A Sidecar cocktail in a couple glass with an orange rind twist next to it
Photography, Stacey Brandford

How to make a classic Sidecar cocktail

This classic 1920s cocktail is ready for a comeback – and we're paying tribute.

Why are brown spirits brown? Because they all go away for vacation during the summer, returning tanned and ready to do their duty as cold-weather comforters when the nights grow long. In winter, we seek out warming cocktails that are slightly darker and richer and made with whisky, brandy or amber rum; 100 years ago, the leader of that particular pack in both London and Paris was the Sidecar. 

It’s easy to see why. A seductive ménage à trois of cognac, Cointreau and freshly squeezed lemon juice, a Sidecar weaves a balanced braid of sweet and tart around the brandy’s brooding flavour, making it one of the few cocktails that’s equally welcome before or after dinner. What’s puzzling is its fall from grace in the second half of the 20th century. By the 1990s, the Sidecar was almost extinct, remembered only by a sophisticated few who had to explain how to make one to most bartenders. (Fans of The Princess Diaries may also recall that Grandmère Clarisse’s drink of choice was a Sidecar.) Thankfully, the tide has now turned once again. Helped along by cognac companies hoping to appeal to a younger crowd, mixologists with a passion for the past and, most of all, its own delectable taste, this classic is returning to serious cocktail lists across North America.

A sidecar cocktail on a table
Vibey Saskatoon cocktail bar Parlor keeps its Sidecar old school with a sugar rim.

The origins of the Sidecar are contested, but a popular version of the story is that the cocktail was invented in 1921 by the great Malachy “Pat” McGarry, barman of Buck’s Club in the Mayfair neighbourhood in London, England. He had served in the Irish Guards during the First World War and drew inspiration from the experience when christening cocktails. The French 75, another one of his creations, was named for a lethal field gun, while “Sidecar” is a reference to motorcycle sidecars – officers who were driven around in them would need a nip of brandy to stave off the cold. Buck’s Club itself owed its existence to the wishful thinking of soldiers on the front line: Captain Herbert “Buck” Buckmaster and his fellow officers in the Royal Horse Guards decided that if they made it back to England, Buck would open a private club with an American-style cocktail bar, fabulous food and a free-spirited atmosphere, all of which came to pass in 1919.

» **EXERCISE DESCRIPTION**:
Continue the article on the Sidecar cocktail, starting after its last sentence, which ends "all of which came to pass in 1919."

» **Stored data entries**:
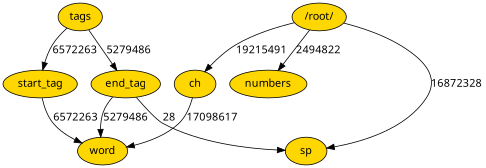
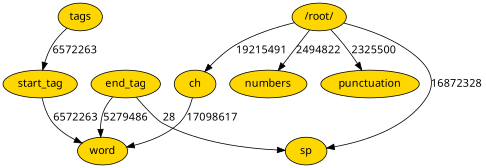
  digraph {
    node [fillcolor=gold fontname=Monaco style=filled]
    edge [fontname=Monaco]
    "/root/"
    numbers
    ch
+   punctuation
    sp
    word
    tags
    start_tag
    end_tag
    "/root/" -> numbers [label=2494822]
    "/root/" -> ch [label=19215491]
+   "/root/" -> punctuation [label=2325500]
    "/root/" -> sp [label=16872328]
    ch -> word [label=17098617]
    tags -> start_tag [label=6572263]
-   tags -> end_tag [label=5279486]
    start_tag -> word [label=6572263]
    end_tag -> sp [label=28]
    end_tag -> word [label=5279486]
  }
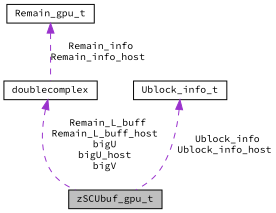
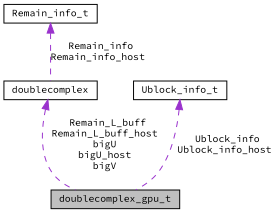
  digraph {
    fontname="Source Code Pro"
    node [color=black fillcolor=white fontname="Source Code Pro" fontsize=10 shape=record style=filled]
    edge [color=darkorchid3 dir=back fontname="Source Code Pro" fontsize=10 labelfontname=Helvetica labelfontsize=10 style=dashed]
-   n1 [fillcolor=grey75 fontcolor=black height=0.2 label=zSCUbuf_gpu_t width=0.4]
-   n2 [height=0.2 label=Remain_gpu_t width=0.4]
+   n1 [fillcolor=grey75 fontcolor=black height=0.2 label=doublecomplex_gpu_t width=0.4]
+   n2 [height=0.2 label=Remain_info_t width=0.4]
    n3 [height=0.2 label=doublecomplex width=0.4]
    n4 [height=0.2 label=Ublock_info_t width=0.4]
    n2 -> n3 [label=" Remain_info\nRemain_info_host"]
    n3 -> n1 [label=" Remain_L_buff\nRemain_L_buff_host\nbigU\nbigU_host\nbigV"]
    n4 -> n1 [label=" Ublock_info\nUblock_info_host"]
  }
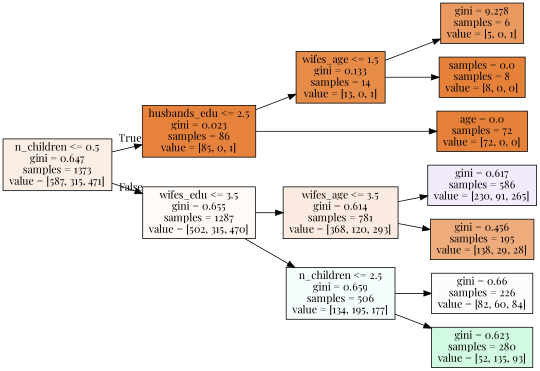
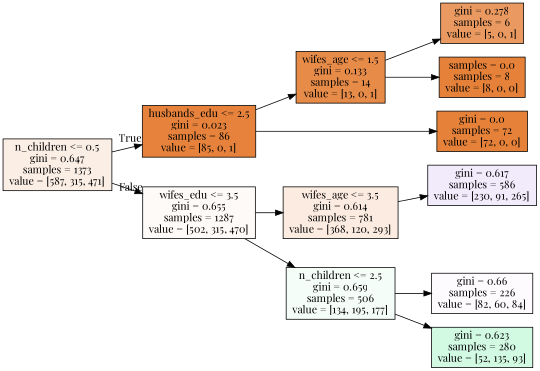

» **FINAL RESULT**:
Like Buck’s Fizz – another McGarry masterpiece, made with champagne, orange juice and a dash of a mystery ingredient – the Sidecar was an immediate hit. Other celebrity barmen of the 1920s added it to their repertoire and included it in their published recipe books, at first acknowledging McGarry but then unaccountably leaving his name out of later editions. The cocktail’s true origins became blurred and so did the ratio of its ingredients. McGarry’s original version mingled equal amounts of cognac, Cointreau and lemon juice, but later recipes insisted on doubling the brandy. Sensitive mixologists adjusted things according to the brand of cognac available. A drier, lighter brandy needs a little more Cointreau; a richer cognac or an Armagnac requires a touch less. In the end, it’s a matter of personal taste – trial and error (happily) is the best way to figure out what suits you best.

Another issue concerns rimming the glass with sugar. This habit seems to have started in the 1930s, possibly in imitation of the Brandy Crusta, a fine old cocktail from mid-19th-century New Orleans that was made like a Sidecar but had added bitters and simple syrup. The trouble with the sugar rim is that it knocks a Sidecar off-kilter, breaking the delicate sweet-and-sour balance. And that, I believe, may be the reason behind the cocktail’s near-fatal fall from grace. Leave out that fussy, unnecessary intrusion and your Sidecar will glide along the cocktail highway as smoothly as you could possibly wish – cognac, Cointreau and citrus in perfect balance, ready for a new wave of appreciation.

How to make a classic Sidecar cocktail

You can shake up a perfectly good Sidecar with an ordinary VSOP brandy and Cointreau. Or you can make a sublime version by using Hardy XO Rare Cognac and a slightly drier triple sec such as Pierre Ferrand Dry Curaçao, a wonderfully complex orange liqueur. The following ratio, according to writer James Chatto, brings out the best in both. Getting things cold enough is essential: Chill the glass, and shake your cocktail shaker until it’s frosty.

A Sidecar cocktail in a couple glass with an orange rind twist next to it

Classic Sidecar Cocktail

A traditional recipe for the classic 1920s Sidecar, with cognac, dry Curaçao and lemon juice.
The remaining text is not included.